What to work on
Answer these questions about the passage on autophagy and NOTCH signaling in pre-HSCs:
1. What does panel A of the figure show?
2. Which Notch target genes were detected?
3. What Pearson's correlation coefficient and P value are reported for autophagy-essential genes versus NOTCH target genes?
Top of Passage for review
Autophagy-related gene expression dynamics during the process of HSC formation in mouse embryo at the single-cell level. (A) Heat map of differentially expressed autophagy-related genes between each of the 2 consecutive stages during the formation of HSCs in mouse embryo. (B) Hierarchical cluster of gene expression of autophagy- essential genes and NOTCH target genes in pre-HSCs (including both T1 and T2 pre-HSCs) at the single-cell level.
Upregulation of autophagy-essential genes correlates with reduced NOTCH signaling in pre-HSCs
Increasing lines of evidence have indicated that the NOTCH signaling pathway, an important regulator of many fundamental cellular processes such as stem cell maintenance and differentiation during embryonic development, plays a pivotal role in lineage commitment of HSCs. However, it is unclear what the relationship is between autophagy and NOTCH signaling in pre-HSCs (including both T1 and T2 pre-HSCs). To explore the potential relationship between autophagy and the NOTCH signaling pathway in pre-HSCs, we detected the expression of several autophagy-essential genes (Atg5, Atg7, Sqstm1/p62 and Ulk1) and several Notch target genes (Myc/c-Myc, Ccnd1 [cyclin D1], Hes1 and Hey1). Then, we conducted a correlation analysis by means of hierarchical clustering using expression profiles from 17 pre-HSCs. As shown in Figure 1B, the expression of autophagy-essential genes is significantly negatively correlated with the expression of NOTCH target genes (Pearson's correlation coefficient, r = −0.58, on the basis of permutation tests with P = 0.0039), indicating that autophagy activity in pre-HSCs may be correlated with the downregulation of NOCTH signaling during mouse HSC emergence.
Bottom of Passage for review
Top of Dataset content
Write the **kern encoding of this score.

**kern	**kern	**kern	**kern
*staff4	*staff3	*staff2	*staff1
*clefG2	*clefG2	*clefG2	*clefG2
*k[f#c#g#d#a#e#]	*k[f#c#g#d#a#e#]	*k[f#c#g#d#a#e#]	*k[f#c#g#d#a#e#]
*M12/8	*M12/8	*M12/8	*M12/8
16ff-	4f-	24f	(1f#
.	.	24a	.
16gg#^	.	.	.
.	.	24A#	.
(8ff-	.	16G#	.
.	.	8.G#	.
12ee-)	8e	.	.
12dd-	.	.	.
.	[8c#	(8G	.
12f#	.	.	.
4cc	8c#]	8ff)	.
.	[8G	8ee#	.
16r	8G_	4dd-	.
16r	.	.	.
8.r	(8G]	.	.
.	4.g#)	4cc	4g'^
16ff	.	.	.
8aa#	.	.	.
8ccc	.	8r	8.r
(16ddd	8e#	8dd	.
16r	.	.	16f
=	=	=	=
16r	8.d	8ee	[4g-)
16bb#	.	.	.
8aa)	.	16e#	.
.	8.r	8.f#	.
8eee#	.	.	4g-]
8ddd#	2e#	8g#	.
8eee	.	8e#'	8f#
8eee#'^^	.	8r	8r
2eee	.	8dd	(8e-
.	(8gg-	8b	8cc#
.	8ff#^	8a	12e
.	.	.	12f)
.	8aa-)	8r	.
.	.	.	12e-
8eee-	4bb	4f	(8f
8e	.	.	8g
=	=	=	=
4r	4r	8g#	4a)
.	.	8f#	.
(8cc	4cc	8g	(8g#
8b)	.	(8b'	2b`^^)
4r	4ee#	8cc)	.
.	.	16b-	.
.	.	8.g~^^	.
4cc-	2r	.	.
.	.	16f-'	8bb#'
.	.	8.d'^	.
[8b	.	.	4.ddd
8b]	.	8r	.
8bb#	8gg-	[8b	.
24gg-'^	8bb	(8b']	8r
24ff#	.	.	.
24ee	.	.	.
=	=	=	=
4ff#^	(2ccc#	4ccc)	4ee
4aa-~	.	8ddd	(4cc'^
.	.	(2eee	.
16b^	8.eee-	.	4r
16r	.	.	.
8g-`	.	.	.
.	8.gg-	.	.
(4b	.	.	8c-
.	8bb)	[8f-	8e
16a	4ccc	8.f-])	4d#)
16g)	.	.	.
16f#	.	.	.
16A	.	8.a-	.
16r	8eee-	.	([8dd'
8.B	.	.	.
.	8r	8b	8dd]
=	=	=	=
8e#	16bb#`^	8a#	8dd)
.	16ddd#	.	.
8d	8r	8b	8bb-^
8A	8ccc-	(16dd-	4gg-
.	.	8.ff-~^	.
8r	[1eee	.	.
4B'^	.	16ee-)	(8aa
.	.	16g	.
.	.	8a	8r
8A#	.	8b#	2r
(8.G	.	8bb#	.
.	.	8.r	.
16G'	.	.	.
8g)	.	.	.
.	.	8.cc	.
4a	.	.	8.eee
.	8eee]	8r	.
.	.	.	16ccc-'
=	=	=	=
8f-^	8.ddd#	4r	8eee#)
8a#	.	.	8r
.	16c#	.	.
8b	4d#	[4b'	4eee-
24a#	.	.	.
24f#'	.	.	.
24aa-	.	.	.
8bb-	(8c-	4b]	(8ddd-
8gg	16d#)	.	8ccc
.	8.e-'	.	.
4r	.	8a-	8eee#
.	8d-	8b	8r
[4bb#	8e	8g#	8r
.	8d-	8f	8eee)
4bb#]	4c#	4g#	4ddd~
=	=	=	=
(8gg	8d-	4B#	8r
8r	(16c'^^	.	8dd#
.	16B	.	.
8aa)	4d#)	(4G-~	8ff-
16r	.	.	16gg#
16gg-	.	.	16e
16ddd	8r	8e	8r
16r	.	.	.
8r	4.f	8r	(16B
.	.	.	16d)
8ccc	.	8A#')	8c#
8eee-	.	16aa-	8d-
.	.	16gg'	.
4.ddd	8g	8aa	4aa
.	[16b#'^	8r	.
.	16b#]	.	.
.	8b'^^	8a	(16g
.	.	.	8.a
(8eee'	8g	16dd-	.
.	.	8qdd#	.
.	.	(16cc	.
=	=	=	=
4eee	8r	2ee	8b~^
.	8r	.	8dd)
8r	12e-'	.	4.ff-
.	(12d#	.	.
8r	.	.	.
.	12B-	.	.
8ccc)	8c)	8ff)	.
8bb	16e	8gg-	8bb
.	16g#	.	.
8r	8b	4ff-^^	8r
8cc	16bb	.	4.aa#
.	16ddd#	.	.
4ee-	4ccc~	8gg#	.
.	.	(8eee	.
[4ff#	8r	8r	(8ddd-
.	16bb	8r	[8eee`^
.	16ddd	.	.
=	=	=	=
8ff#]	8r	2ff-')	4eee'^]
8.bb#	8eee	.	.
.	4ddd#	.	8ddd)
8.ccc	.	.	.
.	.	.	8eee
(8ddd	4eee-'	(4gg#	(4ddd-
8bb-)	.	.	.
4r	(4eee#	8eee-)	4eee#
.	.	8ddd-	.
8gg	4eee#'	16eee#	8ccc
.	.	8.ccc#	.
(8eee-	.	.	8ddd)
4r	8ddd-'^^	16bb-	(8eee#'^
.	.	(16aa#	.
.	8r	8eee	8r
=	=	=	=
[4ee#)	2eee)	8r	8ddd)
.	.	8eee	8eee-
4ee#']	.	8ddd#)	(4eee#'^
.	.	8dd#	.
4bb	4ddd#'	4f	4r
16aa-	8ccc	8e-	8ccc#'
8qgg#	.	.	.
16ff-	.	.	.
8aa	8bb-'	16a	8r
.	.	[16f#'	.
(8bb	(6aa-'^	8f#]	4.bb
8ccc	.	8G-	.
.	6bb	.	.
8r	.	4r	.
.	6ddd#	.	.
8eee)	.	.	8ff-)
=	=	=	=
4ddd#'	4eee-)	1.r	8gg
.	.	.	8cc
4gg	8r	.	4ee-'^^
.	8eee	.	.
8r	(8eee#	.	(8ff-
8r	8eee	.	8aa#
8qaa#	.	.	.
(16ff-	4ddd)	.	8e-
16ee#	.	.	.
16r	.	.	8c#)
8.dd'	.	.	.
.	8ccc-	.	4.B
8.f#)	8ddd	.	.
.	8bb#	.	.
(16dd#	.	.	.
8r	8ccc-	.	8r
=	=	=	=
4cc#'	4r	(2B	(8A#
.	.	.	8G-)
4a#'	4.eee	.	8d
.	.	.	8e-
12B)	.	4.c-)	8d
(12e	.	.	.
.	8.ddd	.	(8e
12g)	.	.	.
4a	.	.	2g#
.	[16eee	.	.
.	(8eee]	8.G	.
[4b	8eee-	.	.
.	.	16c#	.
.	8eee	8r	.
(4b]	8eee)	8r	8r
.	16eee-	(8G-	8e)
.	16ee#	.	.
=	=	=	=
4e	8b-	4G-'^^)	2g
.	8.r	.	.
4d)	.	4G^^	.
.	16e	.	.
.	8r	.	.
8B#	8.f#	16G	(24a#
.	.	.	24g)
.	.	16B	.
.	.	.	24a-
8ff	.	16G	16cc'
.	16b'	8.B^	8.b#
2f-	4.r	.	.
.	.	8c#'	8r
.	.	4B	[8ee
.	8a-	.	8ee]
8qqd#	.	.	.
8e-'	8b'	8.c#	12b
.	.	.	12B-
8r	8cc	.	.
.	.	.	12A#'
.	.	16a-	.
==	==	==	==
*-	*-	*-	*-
Bottom of Dataset content
Task answer
1. A heat map of differentially expressed autophagy-related genes between each of the 2 consecutive stages during the formation of HSCs in mouse embryo.
2. Myc/c-Myc, Ccnd1 (cyclin D1), Hes1 and Hey1.
3. r = −0.58, with P = 0.0039 on the basis of permutation tests.